JCK1
A year ago, a hurrah burst out at St. Peter's Square: " Habemus Papam! -- We have a new Pope!" Today, Catholics around the world have come to realize that they were not only cheering a new Pope, they were cheering the beginning of a new era for the Catholic Church.
After a recent meeting with the Pope, Cardinal Christoph Schonborn of Vienna said, "It is fascinating to see how Pope Francis is encouraging, reviving and renewing the Church Indeed, Francis has convinced many reform-minded Catholics that, after more than a decade, the "mundane Church that lives within itself, of itself and for itself" is finally coming to an end, that a Vatican Spring is looming.
Conservative Catholics, for their part, believing the church to be an immovable rock of morality in a fallen, secular world, couldn't hide their dismay and, tend to accuse all of the recent reforms as blatant inconsequential grasps for media attention. The constant refrain from their camp is that Pope Francis is, in no meaningful way, changing the fundamentals of the Catholic Church.

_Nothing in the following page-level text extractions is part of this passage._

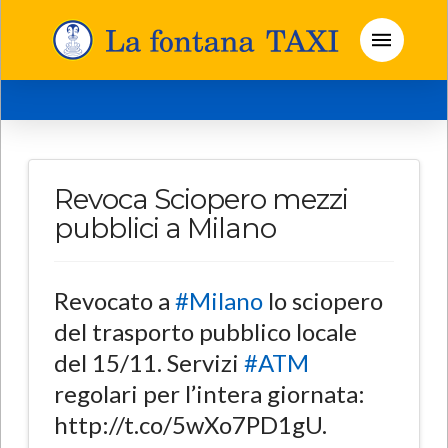
Revoca Sciopero mezzi
pubblici a Milano
Revocato a
#Milano
lo sciopero
del trasporto pubblico locale
del 15/11. Servizi
#ATM
regolari per l’intera giornata:
http://t.co/5wXo7PD1gU.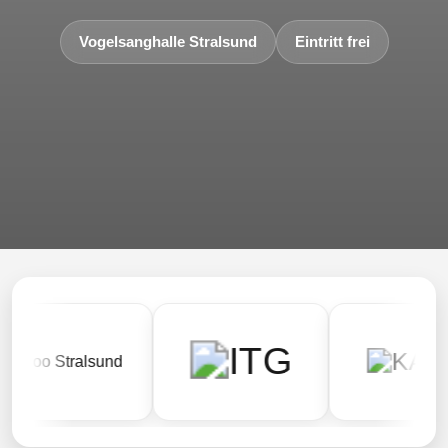
Vogelsanghalle Stralsund
Eintritt frei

2000 years of Church history, however, have shown that change, both in style and substance, is the norm rather than the exception. Many Vatican observers note that such change can be seen in the creative theological thinking behind the Pope's titling of his latest Apostolic Exhortation "Joy of the Gospel" rather than "Truth of the Gospel." Francis, they argue, wishes to rebrand the Catholic Church as one that is open, welcoming and compassionate, as opposed to one obsessed with rules and regulations, constantly nagging the faithful as well as the public.
"Who am I to judge?" Five words that, when uttered by the newly-elected Pope, shock the world and leave breathless many clericals so used to citing "Papal infallibility" in defending everything from church doctrine to priestly power. The shockwaves continue as the pope refuses to sit in judgment of gay priests, and demonstrates much more leniency towards atheists, unwed mothers and the divorced, all of whom were either condemned or censured by his predecessors.
Pope Francis acknowledges that the Church does not have all the answers, emphasizing the idea of the church is a learning institution that "needs to grow in her interpretation of the revealed Word and in her understanding of truth." He advocates decentralization of the Church teaching office and encourages a more horizontal Ecclesiology. To those conservatives yearning for continuity, desiring a monolithic, small, and pure ecclesiastical body, Francis affirms "we need to listen to and complement one another in our partial reception on reality and the Gospel."
John Paul II spent 15 years rewriting the catechism that was so fiercely reinforced by Benedict, desperate to preserve traditional Catholicism by forcing Catholics to prove their adherence to church teachings, challenging them to answer the question: Are you qualified to be a Catholic? Francis, for his part, sees the Church as "the house of the Father, where there is a place for everyone, with all his or her problems". He urges priests to reach out to people on the streets, and cited Vatican II when he said that the Church is a pilgrimage, and is thus in need of transformation rather than resting on some laurels.
The Pope is a Jesuit, a people who speak of themselves as companions of Jesus, of the suffering Jesus who is present in and amongst the poor, who identifies with the vulnerable, and stands with them to be the voice of their liberation. This notion constitutes, indeed, the biblical rationale for Liberation Theology. It is no coincidence, therefore, that this first non-European pope, hailing from Latin America, the cradle of Liberation Theology, calls unfettered capitalism "a new tyranny".